Dec. 14, 2022Awareness
The widest mobilization is the only viable and sustainable lever to counter cyberattacks
Sylvan Ravinet
Our collective vision of cyber, as much among non-specialists as among experts and leaders, needs to be re-examined in depth. To maximize the effectiveness of our individual interventions and our collective protection. Because the attackers' ecosystem is evolving much faster than the defenders'.
The collective efficiency of attackers is formidable. The ecosystem is industrializing. Cybercriminals think "customer" much more effectively than defenders when it comes to cyber issues. And they are hijacking the usual marketing tools (online advertising, e-mailing platforms, landing pages, file sharing, cloud services...). Cybercriminals and cyber spies collaborate, exchange tools, share their R&D. They cooperate with mafias and other organizations. They cooperate with classic criminal mafias. As do some states. When we, defenders, are in our infancy. And we remain dispersed, despite large-scale initiatives such as the Cyber Campus, which is a step in the right direction in terms of building this cyber "French team", with a view to structuring the market. Or, in the European Union, the NIS2 directive, the Cybersecurity Act and the arrival of the cyber label.

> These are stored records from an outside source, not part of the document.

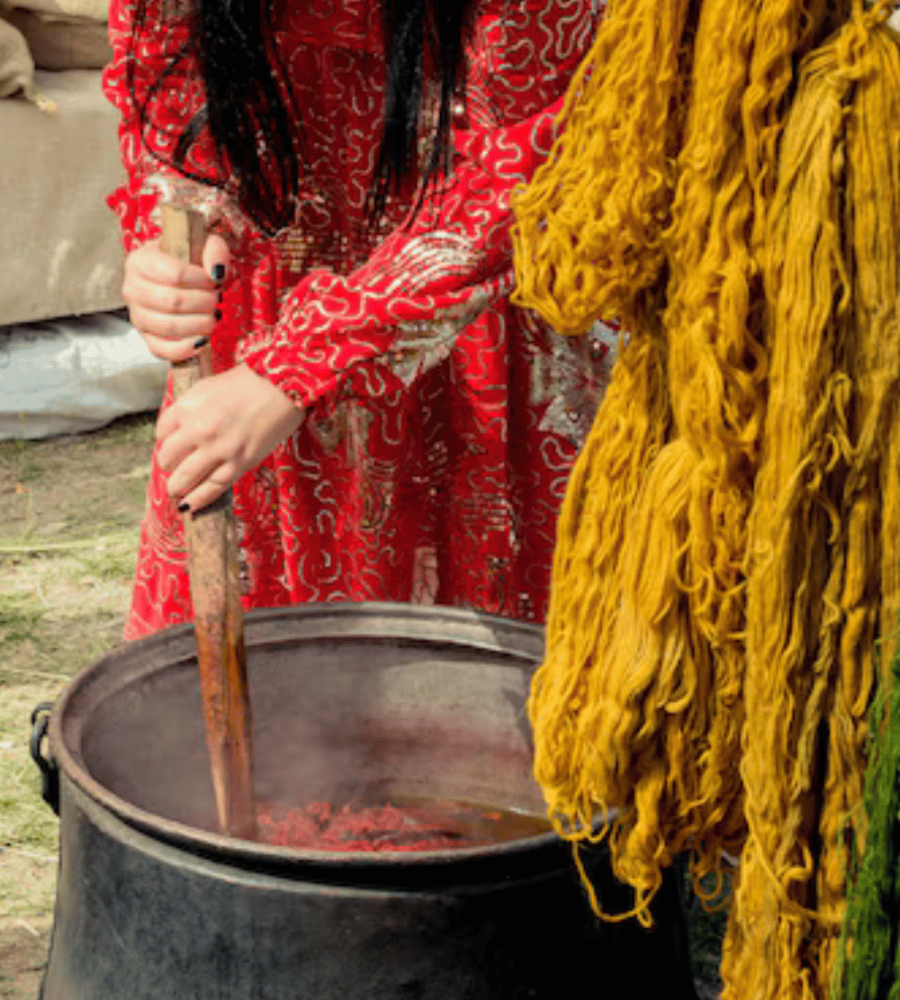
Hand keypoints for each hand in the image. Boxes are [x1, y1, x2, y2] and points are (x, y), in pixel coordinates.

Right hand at [123, 233, 229, 361]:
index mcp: (140, 261)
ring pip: (169, 327)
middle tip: (216, 299)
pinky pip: (162, 350)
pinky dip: (186, 348)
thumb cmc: (188, 261)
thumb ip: (214, 250)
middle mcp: (132, 289)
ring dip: (200, 324)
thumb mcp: (202, 245)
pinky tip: (202, 339)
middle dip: (204, 303)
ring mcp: (137, 316)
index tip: (214, 280)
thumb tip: (216, 272)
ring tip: (212, 316)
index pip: (175, 274)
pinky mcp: (146, 338)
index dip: (202, 280)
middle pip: (173, 302)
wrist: (176, 277)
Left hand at [157, 364, 303, 510]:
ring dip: (177, 488)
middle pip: (168, 457)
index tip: (171, 446)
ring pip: (187, 477)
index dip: (165, 441)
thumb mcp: (209, 385)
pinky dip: (199, 499)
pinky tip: (190, 506)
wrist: (282, 387)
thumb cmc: (249, 382)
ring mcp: (219, 448)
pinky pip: (213, 487)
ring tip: (176, 494)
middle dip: (168, 467)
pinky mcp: (240, 462)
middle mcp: (199, 428)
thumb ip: (190, 405)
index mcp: (188, 406)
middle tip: (171, 471)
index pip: (162, 431)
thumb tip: (179, 427)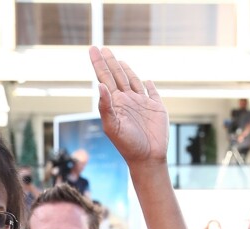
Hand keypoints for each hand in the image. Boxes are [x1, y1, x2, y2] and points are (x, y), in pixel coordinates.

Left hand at [89, 46, 168, 163]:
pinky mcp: (156, 108)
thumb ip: (105, 107)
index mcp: (115, 103)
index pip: (104, 78)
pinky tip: (146, 80)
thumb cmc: (127, 145)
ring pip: (132, 81)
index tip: (93, 49)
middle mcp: (126, 101)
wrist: (147, 158)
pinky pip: (152, 92)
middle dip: (110, 62)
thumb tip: (100, 85)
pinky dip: (149, 85)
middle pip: (116, 76)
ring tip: (118, 59)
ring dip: (125, 70)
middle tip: (102, 48)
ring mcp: (141, 104)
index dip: (99, 64)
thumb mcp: (113, 127)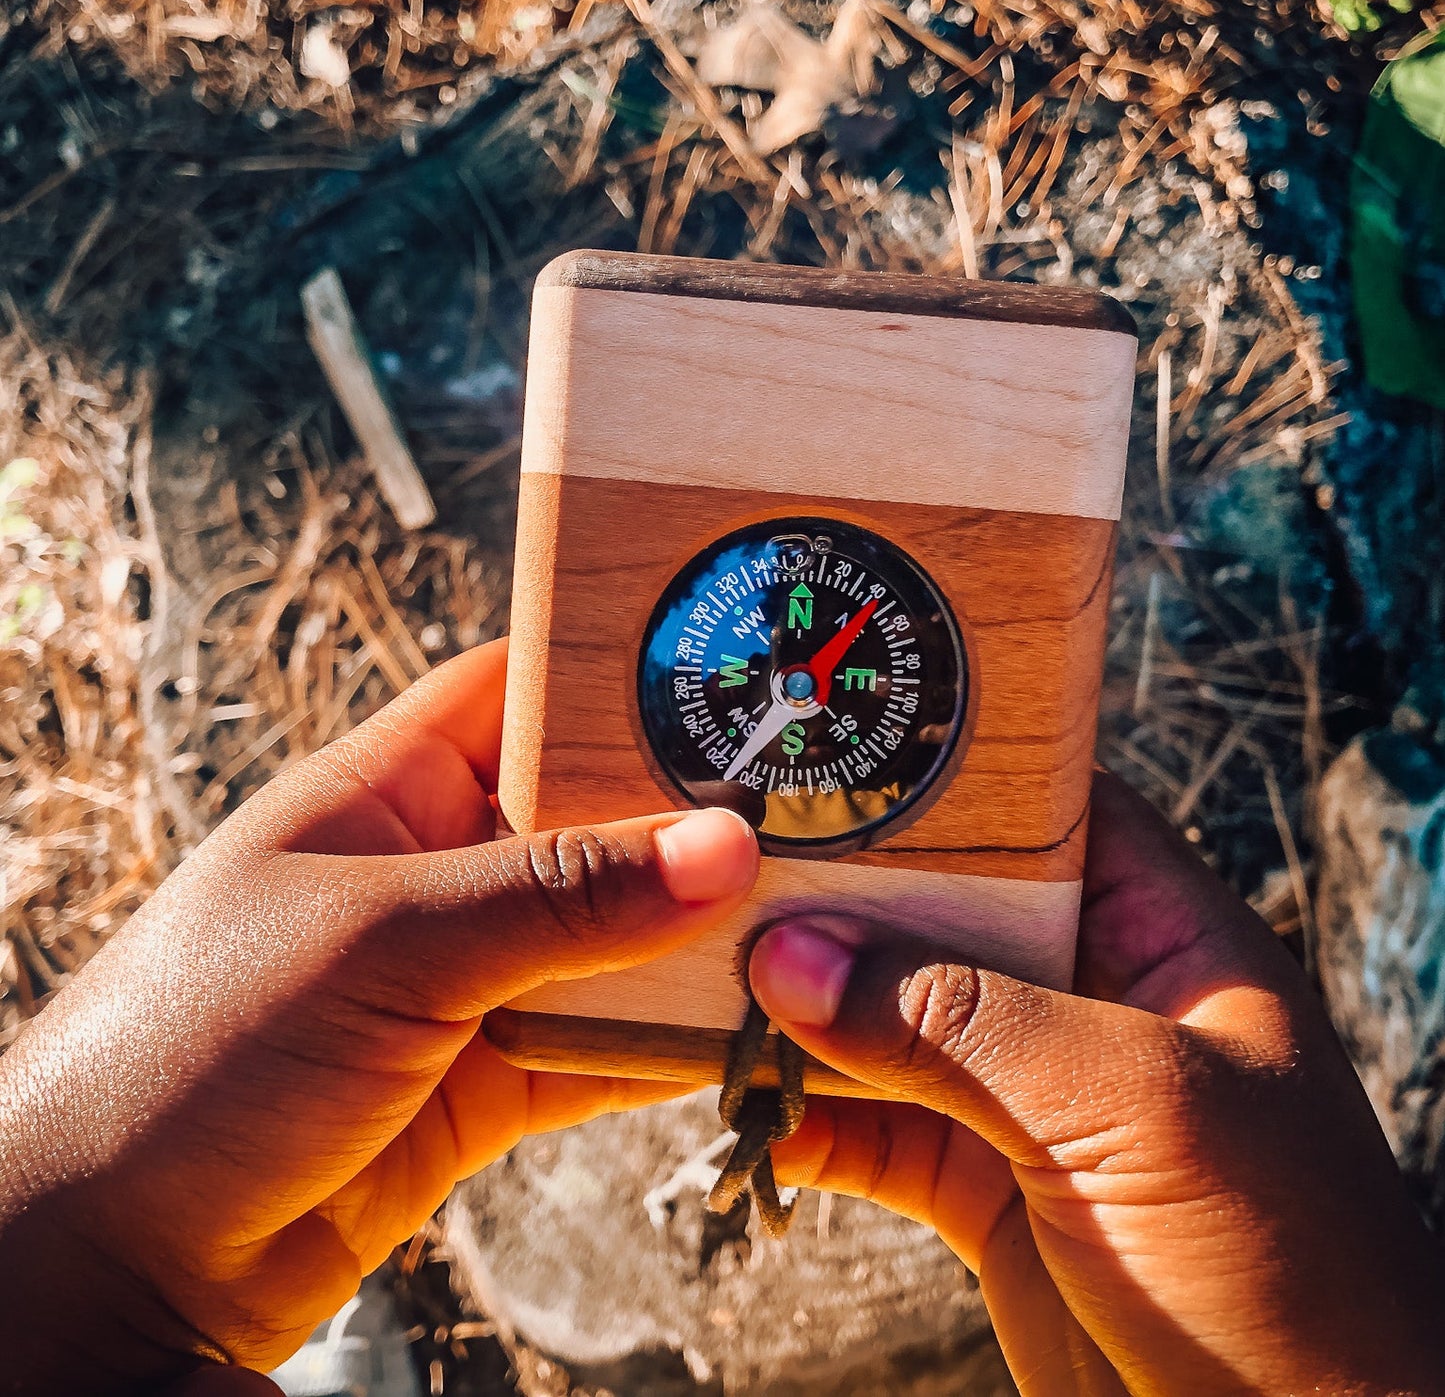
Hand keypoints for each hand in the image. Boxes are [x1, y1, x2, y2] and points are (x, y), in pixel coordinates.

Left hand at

Let's not try to raise awareness anymore: it doesn't work. In our study conducted with Harris Interactive, published in 2020, 80% of employees of French companies with more than 50 employees (representative sample of 648 employees) say they apply good cyber security practices. At the same time, just as many of them report inadequate use. To take just one example, 78% of them use identical passwords for several platforms. What's the point of adding a layer of awareness? Should it be added with a hammer? Or with phishing tests?
From now on, we need to mobilize as widely as possible. Mobilization calls for volunteers. Let's bet on our collective intelligence, by feeding it with quality cyber information. And engaging experiences. On a daily basis, let's measure the effectiveness of this mobilization. This mobilization is demonstrated by an approach supported by science.
On LinkedIn, Guillaume Poupard, the DG of ANSSI, clearly links the effectiveness of cybersecurity to the human aspects: "Cybersecurity : Despite all our efforts in anticipation, awareness, prevention, detection, incident response, defense. ... it remains essential that everyone protects himself at his own level against digital threats by applying the digital barrier gestures".
This idea of digital barrier gestures, if their application is key, reminds many of the analogy of the "human firewall". However, this analogy hardly corresponds to the sociological reality, which is not binary, and to the fundamental needs of each person. Fortunately, these needs are not limited to the work of Maslow (1943).
It is already late to do the right thing. In many ways, too late. Because we are accumulating a collective backlog. Even today, products, sometimes even medical devices, are put on the market that contain families of flaws that have been known for more than 20 years. This is a collective failure.
But without a real revolution in this field, it will be worse tomorrow: smart cities with facial recognition and management of local public services, exoskeletons, cobots in factories, even "dog" or humanoid robots from Boston Dynamics as police auxiliaries, in the office or in catering, etc. In several sectors, this very physical digital technology is already a daily reality, notably through surveillance drones.
Together, with all those who feel concerned by this major challenge of our world, we must not undergo such a digital transformation. Let's lead this collective revolution, that of a digital security that is both more efficient and more ethical, at the service of people.